| Task requirements |
Before you return the entries below, strip out the pictures and keep all else exact.

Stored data
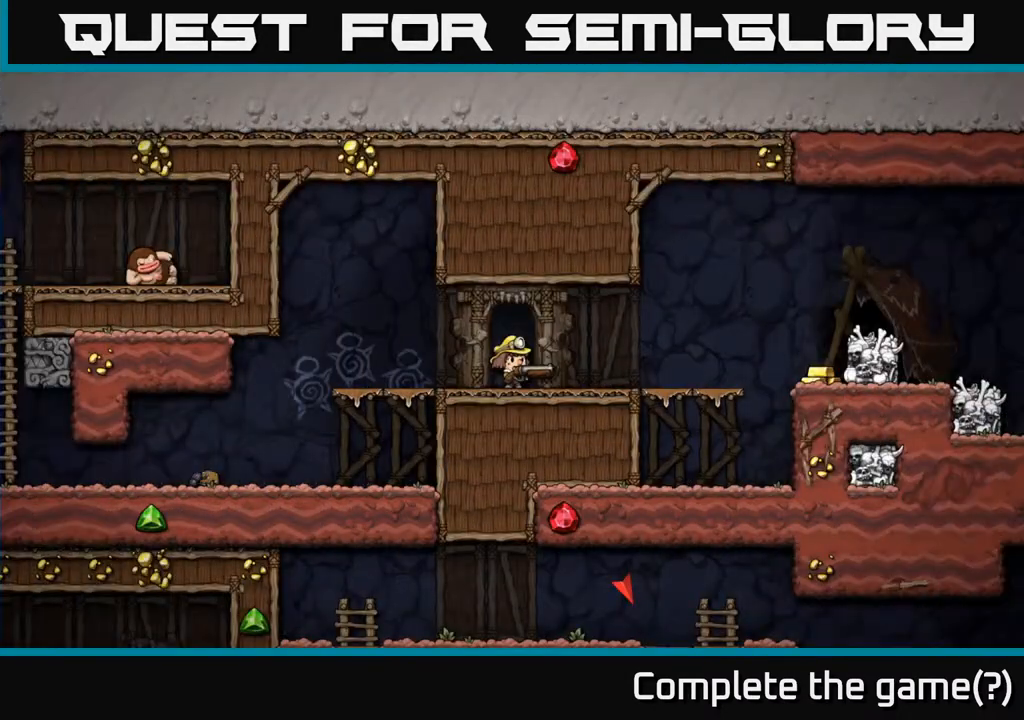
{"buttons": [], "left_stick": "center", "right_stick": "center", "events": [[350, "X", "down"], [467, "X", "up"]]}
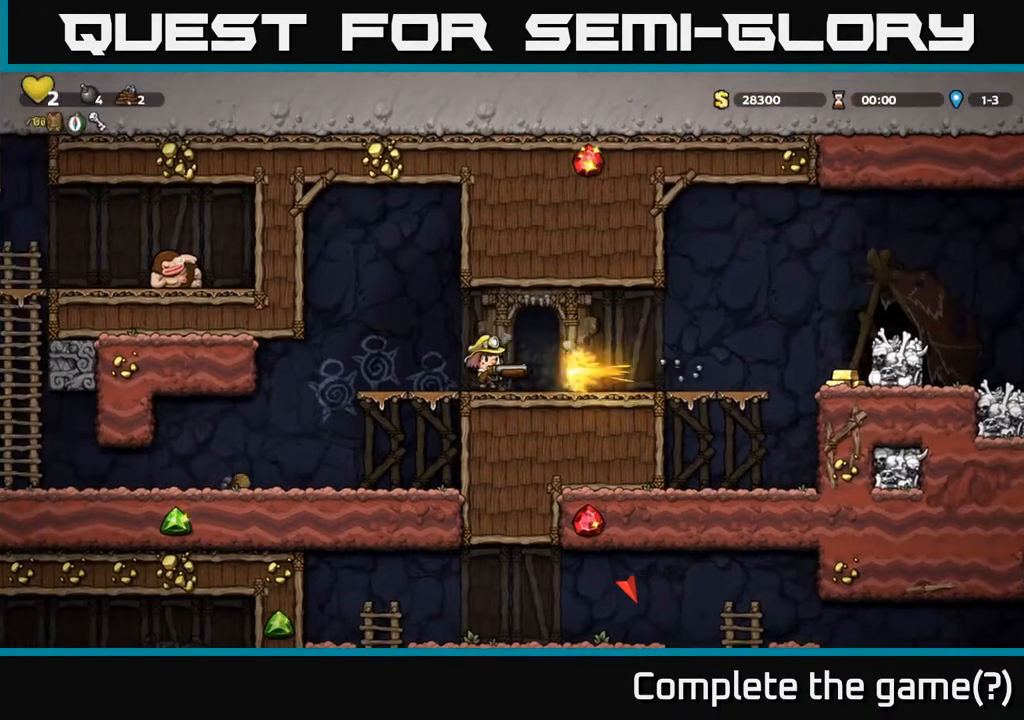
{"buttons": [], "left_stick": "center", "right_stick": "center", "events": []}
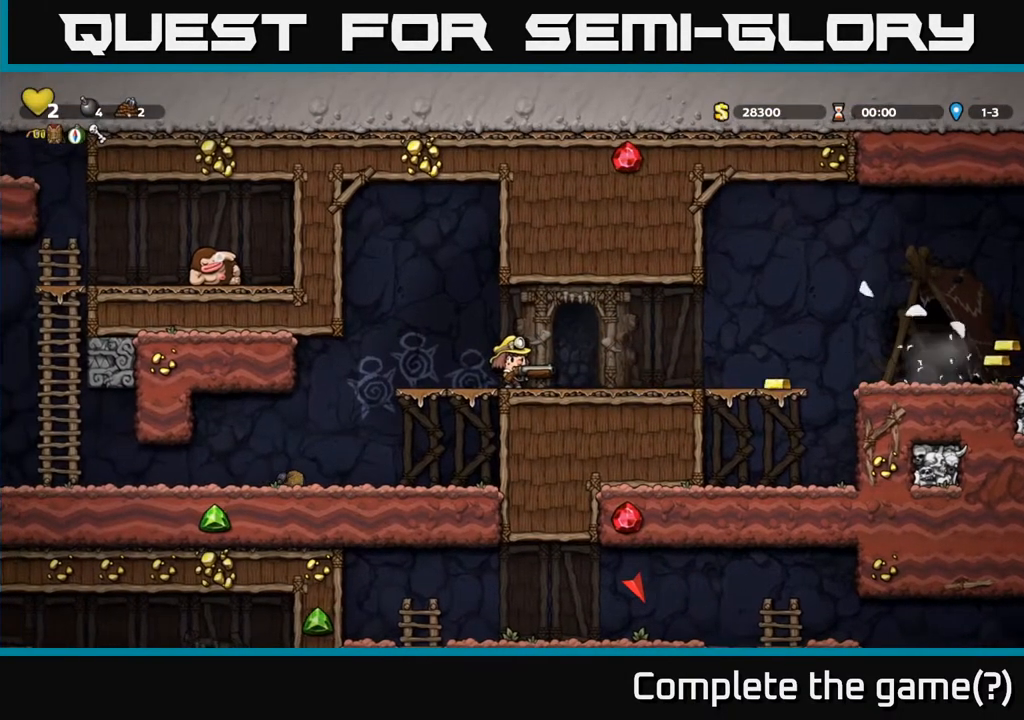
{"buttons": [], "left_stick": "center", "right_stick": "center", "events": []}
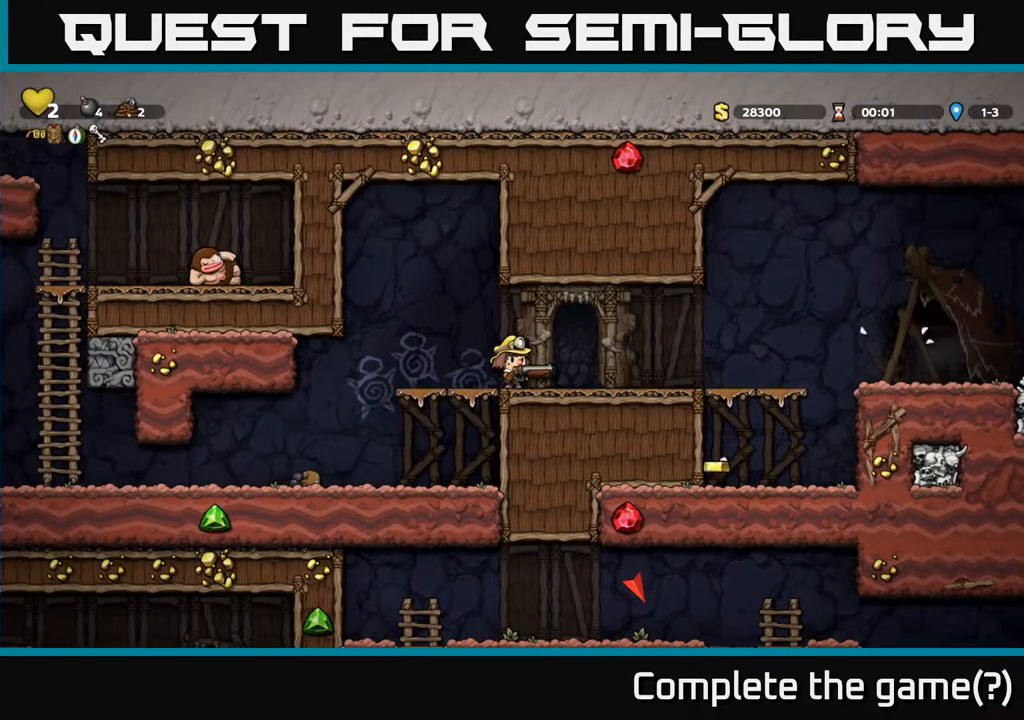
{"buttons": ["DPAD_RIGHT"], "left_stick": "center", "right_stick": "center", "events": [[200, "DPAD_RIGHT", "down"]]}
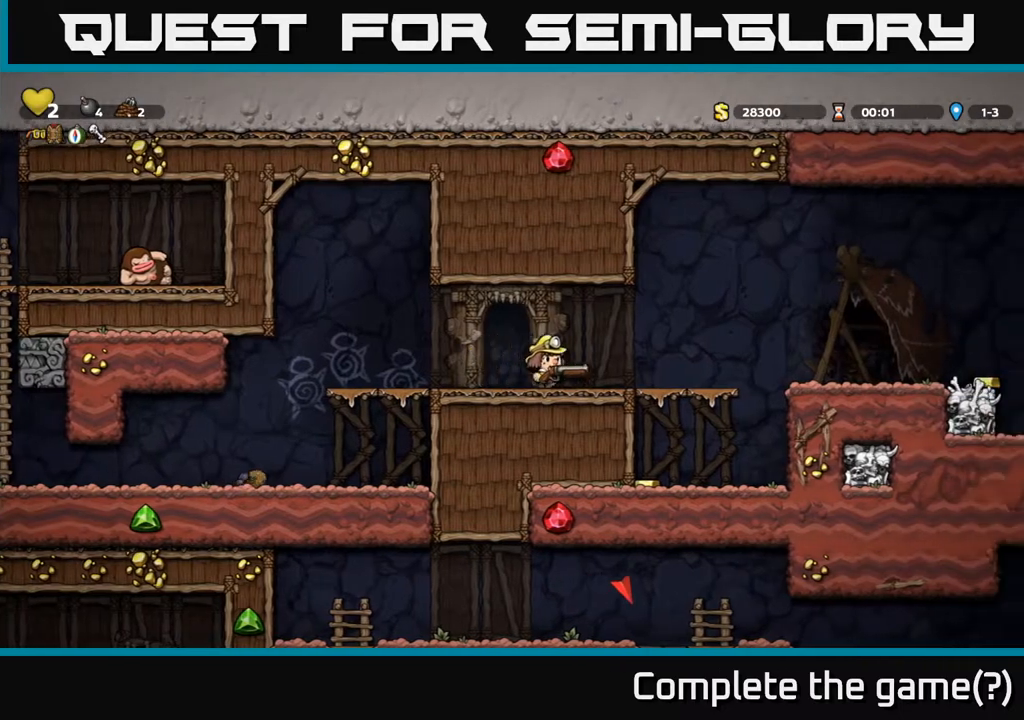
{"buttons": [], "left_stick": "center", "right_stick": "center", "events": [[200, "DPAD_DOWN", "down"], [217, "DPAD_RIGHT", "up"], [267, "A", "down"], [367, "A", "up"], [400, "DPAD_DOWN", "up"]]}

| Written answer |
{"buttons": [], "left_stick": "center", "right_stick": "center", "events": [[350, "X", "down"], [467, "X", "up"]]}
{"buttons": [], "left_stick": "center", "right_stick": "center", "events": []}
{"buttons": [], "left_stick": "center", "right_stick": "center", "events": []}
{"buttons": ["DPAD_RIGHT"], "left_stick": "center", "right_stick": "center", "events": [[200, "DPAD_RIGHT", "down"]]}
{"buttons": [], "left_stick": "center", "right_stick": "center", "events": [[200, "DPAD_DOWN", "down"], [217, "DPAD_RIGHT", "up"], [267, "A", "down"], [367, "A", "up"], [400, "DPAD_DOWN", "up"]]}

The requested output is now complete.